(Extracted records)
------

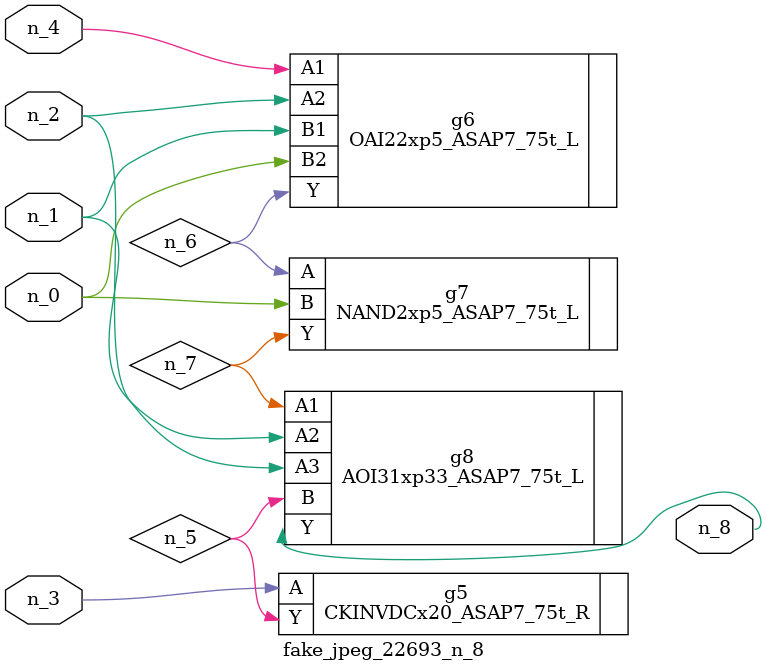
<source format=v>
module fake_jpeg_22693_n_8 (n_3, n_2, n_1, n_0, n_4, n_8);

input n_3;
input n_2;
input n_1;
input n_0;
input n_4;

output n_8;

wire n_6;
wire n_5;
wire n_7;

CKINVDCx20_ASAP7_75t_R g5 ( 
.A(n_3),
.Y(n_5)
);

OAI22xp5_ASAP7_75t_L g6 ( 
.A1(n_4),
.A2(n_2),
.B1(n_1),
.B2(n_0),
.Y(n_6)
);

NAND2xp5_ASAP7_75t_L g7 ( 
.A(n_6),
.B(n_0),
.Y(n_7)
);

AOI31xp33_ASAP7_75t_L g8 ( 
.A1(n_7),
.A2(n_1),
.A3(n_2),
.B(n_5),
.Y(n_8)
);


endmodule
</source>
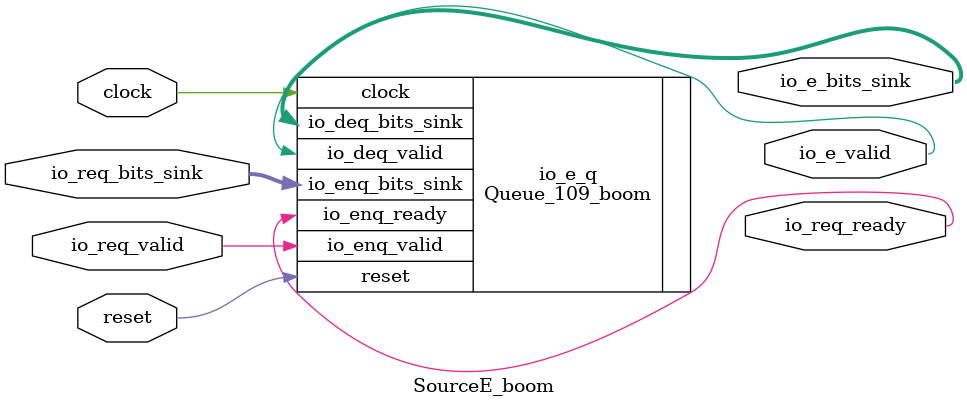
<source format=sv>
`ifndef RANDOMIZE
  `ifdef RANDOMIZE_REG_INIT
    `define RANDOMIZE
  `endif // RANDOMIZE_REG_INIT
`endif // not def RANDOMIZE
`ifndef RANDOMIZE
  `ifdef RANDOMIZE_MEM_INIT
    `define RANDOMIZE
  `endif // RANDOMIZE_MEM_INIT
`endif // not def RANDOMIZE

`ifndef RANDOM
  `define RANDOM $random
`endif // not def RANDOM

// Users can define 'PRINTF_COND' to add an extra gate to prints.
`ifndef PRINTF_COND_
  `ifdef PRINTF_COND
    `define PRINTF_COND_ (`PRINTF_COND)
  `else  // PRINTF_COND
    `define PRINTF_COND_ 1
  `endif // PRINTF_COND
`endif // not def PRINTF_COND_

// Users can define 'ASSERT_VERBOSE_COND' to add an extra gate to assert error printing.
`ifndef ASSERT_VERBOSE_COND_
  `ifdef ASSERT_VERBOSE_COND
    `define ASSERT_VERBOSE_COND_ (`ASSERT_VERBOSE_COND)
  `else  // ASSERT_VERBOSE_COND
    `define ASSERT_VERBOSE_COND_ 1
  `endif // ASSERT_VERBOSE_COND
`endif // not def ASSERT_VERBOSE_COND_

// Users can define 'STOP_COND' to add an extra gate to stop conditions.
`ifndef STOP_COND_
  `ifdef STOP_COND
    `define STOP_COND_ (`STOP_COND)
  `else  // STOP_COND
    `define STOP_COND_ 1
  `endif // STOP_COND
`endif // not def STOP_COND_

// Users can define INIT_RANDOM as general code that gets injected into the
// initializer block for modules with registers.
`ifndef INIT_RANDOM
  `define INIT_RANDOM
`endif // not def INIT_RANDOM

// If using random initialization, you can also define RANDOMIZE_DELAY to
// customize the delay used, otherwise 0.002 is used.
`ifndef RANDOMIZE_DELAY
  `define RANDOMIZE_DELAY 0.002
`endif // not def RANDOMIZE_DELAY

// Define INIT_RANDOM_PROLOG_ for use in our modules below.
`ifndef INIT_RANDOM_PROLOG_
  `ifdef RANDOMIZE
    `ifdef VERILATOR
      `define INIT_RANDOM_PROLOG_ `INIT_RANDOM
    `else  // VERILATOR
      `define INIT_RANDOM_PROLOG_ `INIT_RANDOM #`RANDOMIZE_DELAY begin end
    `endif // VERILATOR
  `else  // RANDOMIZE
    `define INIT_RANDOM_PROLOG_
  `endif // RANDOMIZE
`endif // not def INIT_RANDOM_PROLOG_

module SourceE_boom(
  input        clock,
               reset,
               io_req_valid,
  input  [2:0] io_req_bits_sink,
  output       io_req_ready,
               io_e_valid,
  output [2:0] io_e_bits_sink
);

  Queue_109_boom io_e_q (	// @[Decoupled.scala:375:21]
    .clock            (clock),
    .reset            (reset),
    .io_enq_valid     (io_req_valid),
    .io_enq_bits_sink (io_req_bits_sink),
    .io_enq_ready     (io_req_ready),
    .io_deq_valid     (io_e_valid),
    .io_deq_bits_sink (io_e_bits_sink)
  );
endmodule


</source>
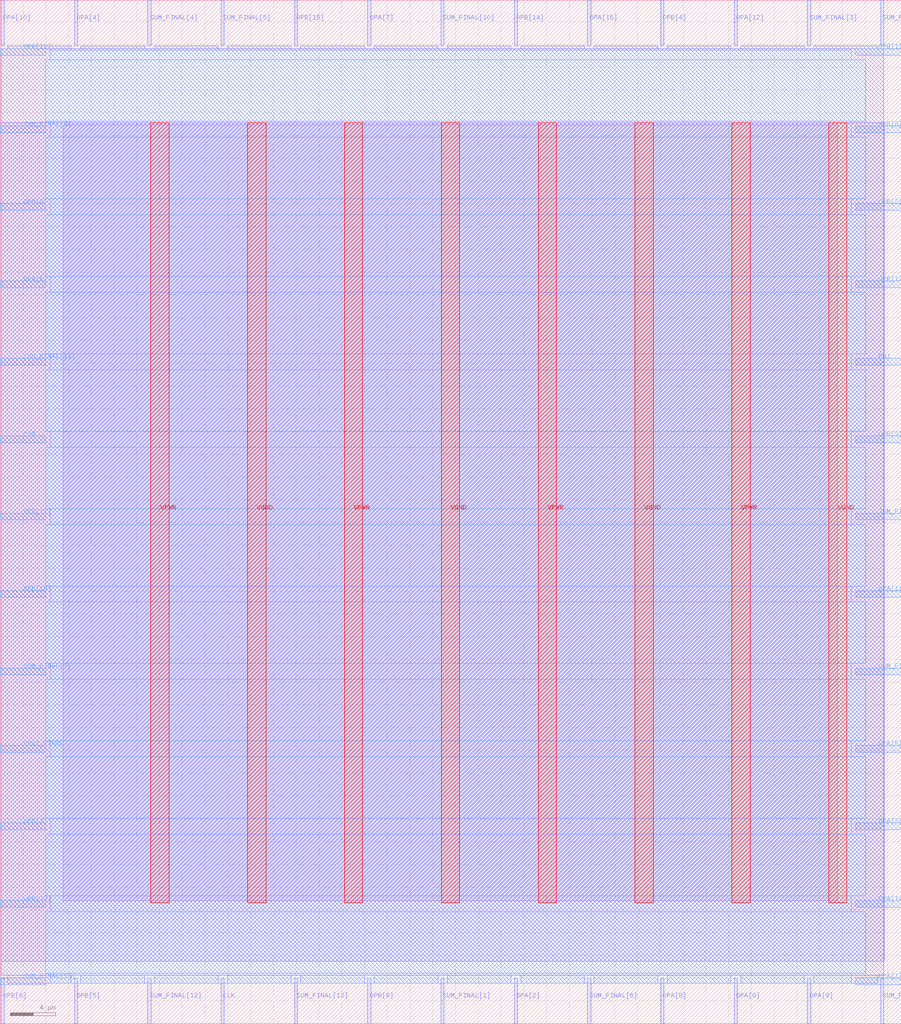
<source format=lef>
VERSION 5.7 ;
  NOWIREEXTENSIONATPIN ON ;
  DIVIDERCHAR "/" ;
  BUSBITCHARS "[]" ;
MACRO CLA_16
  CLASS BLOCK ;
  FOREIGN CLA_16 ;
  ORIGIN 0.000 0.000 ;
  SIZE 79.165 BY 89.885 ;
  PIN CIN
    DIRECTION INPUT ;
    USE SIGNAL ;
    PORT
      LAYER met3 ;
        RECT 0.000 51.040 4.000 51.640 ;
    END
  END CIN
  PIN CLK
    DIRECTION INPUT ;
    USE SIGNAL ;
    PORT
      LAYER met2 ;
        RECT 19.410 0.000 19.690 4.000 ;
    END
  END CLK
  PIN COUT_FINAL
    DIRECTION OUTPUT TRISTATE ;
    USE SIGNAL ;
    PORT
      LAYER met3 ;
        RECT 0.000 23.840 4.000 24.440 ;
    END
  END COUT_FINAL
  PIN OPA[0]
    DIRECTION INPUT ;
    USE SIGNAL ;
    PORT
      LAYER met2 ;
        RECT 64.490 0.000 64.770 4.000 ;
    END
  END OPA[0]
  PIN OPA[10]
    DIRECTION INPUT ;
    USE SIGNAL ;
    PORT
      LAYER met2 ;
        RECT 0.090 85.885 0.370 89.885 ;
    END
  END OPA[10]
  PIN OPA[11]
    DIRECTION INPUT ;
    USE SIGNAL ;
    PORT
      LAYER met3 ;
        RECT 75.165 37.440 79.165 38.040 ;
    END
  END OPA[11]
  PIN OPA[12]
    DIRECTION INPUT ;
    USE SIGNAL ;
    PORT
      LAYER met2 ;
        RECT 64.490 85.885 64.770 89.885 ;
    END
  END OPA[12]
  PIN OPA[13]
    DIRECTION INPUT ;
    USE SIGNAL ;
    PORT
      LAYER met3 ;
        RECT 0.000 85.040 4.000 85.640 ;
    END
  END OPA[13]
  PIN OPA[14]
    DIRECTION INPUT ;
    USE SIGNAL ;
    PORT
      LAYER met3 ;
        RECT 75.165 10.240 79.165 10.840 ;
    END
  END OPA[14]
  PIN OPA[15]
    DIRECTION INPUT ;
    USE SIGNAL ;
    PORT
      LAYER met2 ;
        RECT 51.610 85.885 51.890 89.885 ;
    END
  END OPA[15]
  PIN OPA[1]
    DIRECTION INPUT ;
    USE SIGNAL ;
    PORT
      LAYER met3 ;
        RECT 75.165 3.440 79.165 4.040 ;
    END
  END OPA[1]
  PIN OPA[2]
    DIRECTION INPUT ;
    USE SIGNAL ;
    PORT
      LAYER met2 ;
        RECT 45.170 0.000 45.450 4.000 ;
    END
  END OPA[2]
  PIN OPA[3]
    DIRECTION INPUT ;
    USE SIGNAL ;
    PORT
      LAYER met3 ;
        RECT 75.165 17.040 79.165 17.640 ;
    END
  END OPA[3]
  PIN OPA[4]
    DIRECTION INPUT ;
    USE SIGNAL ;
    PORT
      LAYER met2 ;
        RECT 6.530 85.885 6.810 89.885 ;
    END
  END OPA[4]
  PIN OPA[5]
    DIRECTION INPUT ;
    USE SIGNAL ;
    PORT
      LAYER met3 ;
        RECT 75.165 23.840 79.165 24.440 ;
    END
  END OPA[5]
  PIN OPA[6]
    DIRECTION INPUT ;
    USE SIGNAL ;
    PORT
      LAYER met3 ;
        RECT 0.000 64.640 4.000 65.240 ;
    END
  END OPA[6]
  PIN OPA[7]
    DIRECTION INPUT ;
    USE SIGNAL ;
    PORT
      LAYER met2 ;
        RECT 32.290 85.885 32.570 89.885 ;
    END
  END OPA[7]
  PIN OPA[8]
    DIRECTION INPUT ;
    USE SIGNAL ;
    PORT
      LAYER met2 ;
        RECT 58.050 0.000 58.330 4.000 ;
    END
  END OPA[8]
  PIN OPA[9]
    DIRECTION INPUT ;
    USE SIGNAL ;
    PORT
      LAYER met2 ;
        RECT 70.930 0.000 71.210 4.000 ;
    END
  END OPA[9]
  PIN OPB[0]
    DIRECTION INPUT ;
    USE SIGNAL ;
    PORT
      LAYER met3 ;
        RECT 0.000 71.440 4.000 72.040 ;
    END
  END OPB[0]
  PIN OPB[10]
    DIRECTION INPUT ;
    USE SIGNAL ;
    PORT
      LAYER met3 ;
        RECT 0.000 37.440 4.000 38.040 ;
    END
  END OPB[10]
  PIN OPB[11]
    DIRECTION INPUT ;
    USE SIGNAL ;
    PORT
      LAYER met3 ;
        RECT 0.000 44.240 4.000 44.840 ;
    END
  END OPB[11]
  PIN OPB[12]
    DIRECTION INPUT ;
    USE SIGNAL ;
    PORT
      LAYER met3 ;
        RECT 75.165 64.640 79.165 65.240 ;
    END
  END OPB[12]
  PIN OPB[13]
    DIRECTION INPUT ;
    USE SIGNAL ;
    PORT
      LAYER met3 ;
        RECT 0.000 10.240 4.000 10.840 ;
    END
  END OPB[13]
  PIN OPB[14]
    DIRECTION INPUT ;
    USE SIGNAL ;
    PORT
      LAYER met2 ;
        RECT 45.170 85.885 45.450 89.885 ;
    END
  END OPB[14]
  PIN OPB[15]
    DIRECTION INPUT ;
    USE SIGNAL ;
    PORT
      LAYER met2 ;
        RECT 25.850 85.885 26.130 89.885 ;
    END
  END OPB[15]
  PIN OPB[1]
    DIRECTION INPUT ;
    USE SIGNAL ;
    PORT
      LAYER met3 ;
        RECT 75.165 85.040 79.165 85.640 ;
    END
  END OPB[1]
  PIN OPB[2]
    DIRECTION INPUT ;
    USE SIGNAL ;
    PORT
      LAYER met3 ;
        RECT 75.165 71.440 79.165 72.040 ;
    END
  END OPB[2]
  PIN OPB[3]
    DIRECTION INPUT ;
    USE SIGNAL ;
    PORT
      LAYER met3 ;
        RECT 75.165 51.040 79.165 51.640 ;
    END
  END OPB[3]
  PIN OPB[4]
    DIRECTION INPUT ;
    USE SIGNAL ;
    PORT
      LAYER met2 ;
        RECT 58.050 85.885 58.330 89.885 ;
    END
  END OPB[4]
  PIN OPB[5]
    DIRECTION INPUT ;
    USE SIGNAL ;
    PORT
      LAYER met2 ;
        RECT 6.530 0.000 6.810 4.000 ;
    END
  END OPB[5]
  PIN OPB[6]
    DIRECTION INPUT ;
    USE SIGNAL ;
    PORT
      LAYER met2 ;
        RECT 0.090 0.000 0.370 4.000 ;
    END
  END OPB[6]
  PIN OPB[7]
    DIRECTION INPUT ;
    USE SIGNAL ;
    PORT
      LAYER met3 ;
        RECT 0.000 17.040 4.000 17.640 ;
    END
  END OPB[7]
  PIN OPB[8]
    DIRECTION INPUT ;
    USE SIGNAL ;
    PORT
      LAYER met3 ;
        RECT 75.165 78.240 79.165 78.840 ;
    END
  END OPB[8]
  PIN OPB[9]
    DIRECTION INPUT ;
    USE SIGNAL ;
    PORT
      LAYER met2 ;
        RECT 32.290 0.000 32.570 4.000 ;
    END
  END OPB[9]
  PIN PHI
    DIRECTION INPUT ;
    USE SIGNAL ;
    PORT
      LAYER met3 ;
        RECT 75.165 57.840 79.165 58.440 ;
    END
  END PHI
  PIN SUM_FINAL[0]
    DIRECTION OUTPUT TRISTATE ;
    USE SIGNAL ;
    PORT
      LAYER met2 ;
        RECT 77.370 0.000 77.650 4.000 ;
    END
  END SUM_FINAL[0]
  PIN SUM_FINAL[10]
    DIRECTION OUTPUT TRISTATE ;
    USE SIGNAL ;
    PORT
      LAYER met2 ;
        RECT 38.730 85.885 39.010 89.885 ;
    END
  END SUM_FINAL[10]
  PIN SUM_FINAL[11]
    DIRECTION OUTPUT TRISTATE ;
    USE SIGNAL ;
    PORT
      LAYER met3 ;
        RECT 75.165 30.640 79.165 31.240 ;
    END
  END SUM_FINAL[11]
  PIN SUM_FINAL[12]
    DIRECTION OUTPUT TRISTATE ;
    USE SIGNAL ;
    PORT
      LAYER met2 ;
        RECT 12.970 0.000 13.250 4.000 ;
    END
  END SUM_FINAL[12]
  PIN SUM_FINAL[13]
    DIRECTION OUTPUT TRISTATE ;
    USE SIGNAL ;
    PORT
      LAYER met2 ;
        RECT 25.850 0.000 26.130 4.000 ;
    END
  END SUM_FINAL[13]
  PIN SUM_FINAL[14]
    DIRECTION OUTPUT TRISTATE ;
    USE SIGNAL ;
    PORT
      LAYER met3 ;
        RECT 0.000 57.840 4.000 58.440 ;
    END
  END SUM_FINAL[14]
  PIN SUM_FINAL[15]
    DIRECTION OUTPUT TRISTATE ;
    USE SIGNAL ;
    PORT
      LAYER met3 ;
        RECT 0.000 3.440 4.000 4.040 ;
    END
  END SUM_FINAL[15]
  PIN SUM_FINAL[1]
    DIRECTION OUTPUT TRISTATE ;
    USE SIGNAL ;
    PORT
      LAYER met2 ;
        RECT 38.730 0.000 39.010 4.000 ;
    END
  END SUM_FINAL[1]
  PIN SUM_FINAL[2]
    DIRECTION OUTPUT TRISTATE ;
    USE SIGNAL ;
    PORT
      LAYER met2 ;
        RECT 77.370 85.885 77.650 89.885 ;
    END
  END SUM_FINAL[2]
  PIN SUM_FINAL[3]
    DIRECTION OUTPUT TRISTATE ;
    USE SIGNAL ;
    PORT
      LAYER met2 ;
        RECT 70.930 85.885 71.210 89.885 ;
    END
  END SUM_FINAL[3]
  PIN SUM_FINAL[4]
    DIRECTION OUTPUT TRISTATE ;
    USE SIGNAL ;
    PORT
      LAYER met2 ;
        RECT 12.970 85.885 13.250 89.885 ;
    END
  END SUM_FINAL[4]
  PIN SUM_FINAL[5]
    DIRECTION OUTPUT TRISTATE ;
    USE SIGNAL ;
    PORT
      LAYER met2 ;
        RECT 19.410 85.885 19.690 89.885 ;
    END
  END SUM_FINAL[5]
  PIN SUM_FINAL[6]
    DIRECTION OUTPUT TRISTATE ;
    USE SIGNAL ;
    PORT
      LAYER met2 ;
        RECT 51.610 0.000 51.890 4.000 ;
    END
  END SUM_FINAL[6]
  PIN SUM_FINAL[7]
    DIRECTION OUTPUT TRISTATE ;
    USE SIGNAL ;
    PORT
      LAYER met3 ;
        RECT 0.000 30.640 4.000 31.240 ;
    END
  END SUM_FINAL[7]
  PIN SUM_FINAL[8]
    DIRECTION OUTPUT TRISTATE ;
    USE SIGNAL ;
    PORT
      LAYER met3 ;
        RECT 0.000 78.240 4.000 78.840 ;
    END
  END SUM_FINAL[8]
  PIN SUM_FINAL[9]
    DIRECTION OUTPUT TRISTATE ;
    USE SIGNAL ;
    PORT
      LAYER met3 ;
        RECT 75.165 44.240 79.165 44.840 ;
    END
  END SUM_FINAL[9]
  PIN VGND
    DIRECTION INOUT ;
    USE GROUND ;
    PORT
      LAYER met4 ;
        RECT 21.740 10.640 23.340 79.120 ;
    END
    PORT
      LAYER met4 ;
        RECT 38.760 10.640 40.360 79.120 ;
    END
    PORT
      LAYER met4 ;
        RECT 55.780 10.640 57.380 79.120 ;
    END
    PORT
      LAYER met4 ;
        RECT 72.800 10.640 74.400 79.120 ;
    END
  END VGND
  PIN VPWR
    DIRECTION INOUT ;
    USE POWER ;
    PORT
      LAYER met4 ;
        RECT 13.230 10.640 14.830 79.120 ;
    END
    PORT
      LAYER met4 ;
        RECT 30.250 10.640 31.850 79.120 ;
    END
    PORT
      LAYER met4 ;
        RECT 47.270 10.640 48.870 79.120 ;
    END
    PORT
      LAYER met4 ;
        RECT 64.290 10.640 65.890 79.120 ;
    END
  END VPWR
  OBS
      LAYER li1 ;
        RECT 5.520 10.795 73.600 78.965 ;
      LAYER met1 ;
        RECT 0.070 5.480 77.670 79.120 ;
      LAYER met2 ;
        RECT 0.650 85.605 6.250 85.885 ;
        RECT 7.090 85.605 12.690 85.885 ;
        RECT 13.530 85.605 19.130 85.885 ;
        RECT 19.970 85.605 25.570 85.885 ;
        RECT 26.410 85.605 32.010 85.885 ;
        RECT 32.850 85.605 38.450 85.885 ;
        RECT 39.290 85.605 44.890 85.885 ;
        RECT 45.730 85.605 51.330 85.885 ;
        RECT 52.170 85.605 57.770 85.885 ;
        RECT 58.610 85.605 64.210 85.885 ;
        RECT 65.050 85.605 70.650 85.885 ;
        RECT 71.490 85.605 77.090 85.885 ;
        RECT 0.100 4.280 77.640 85.605 ;
        RECT 0.650 3.555 6.250 4.280 ;
        RECT 7.090 3.555 12.690 4.280 ;
        RECT 13.530 3.555 19.130 4.280 ;
        RECT 19.970 3.555 25.570 4.280 ;
        RECT 26.410 3.555 32.010 4.280 ;
        RECT 32.850 3.555 38.450 4.280 ;
        RECT 39.290 3.555 44.890 4.280 ;
        RECT 45.730 3.555 51.330 4.280 ;
        RECT 52.170 3.555 57.770 4.280 ;
        RECT 58.610 3.555 64.210 4.280 ;
        RECT 65.050 3.555 70.650 4.280 ;
        RECT 71.490 3.555 77.090 4.280 ;
      LAYER met3 ;
        RECT 4.400 84.640 74.765 85.505 ;
        RECT 4.000 79.240 76.050 84.640 ;
        RECT 4.400 77.840 74.765 79.240 ;
        RECT 4.000 72.440 76.050 77.840 ;
        RECT 4.400 71.040 74.765 72.440 ;
        RECT 4.000 65.640 76.050 71.040 ;
        RECT 4.400 64.240 74.765 65.640 ;
        RECT 4.000 58.840 76.050 64.240 ;
        RECT 4.400 57.440 74.765 58.840 ;
        RECT 4.000 52.040 76.050 57.440 ;
        RECT 4.400 50.640 74.765 52.040 ;
        RECT 4.000 45.240 76.050 50.640 ;
        RECT 4.400 43.840 74.765 45.240 ;
        RECT 4.000 38.440 76.050 43.840 ;
        RECT 4.400 37.040 74.765 38.440 ;
        RECT 4.000 31.640 76.050 37.040 ;
        RECT 4.400 30.240 74.765 31.640 ;
        RECT 4.000 24.840 76.050 30.240 ;
        RECT 4.400 23.440 74.765 24.840 ;
        RECT 4.000 18.040 76.050 23.440 ;
        RECT 4.400 16.640 74.765 18.040 ;
        RECT 4.000 11.240 76.050 16.640 ;
        RECT 4.400 9.840 74.765 11.240 ;
        RECT 4.000 4.440 76.050 9.840 ;
        RECT 4.400 3.575 74.765 4.440 ;
  END
END CLA_16
END LIBRARY


</source>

------

_What you will do_
Only the number is needed: please work out how many lines in the data contain the string "modules".

_Task output_
2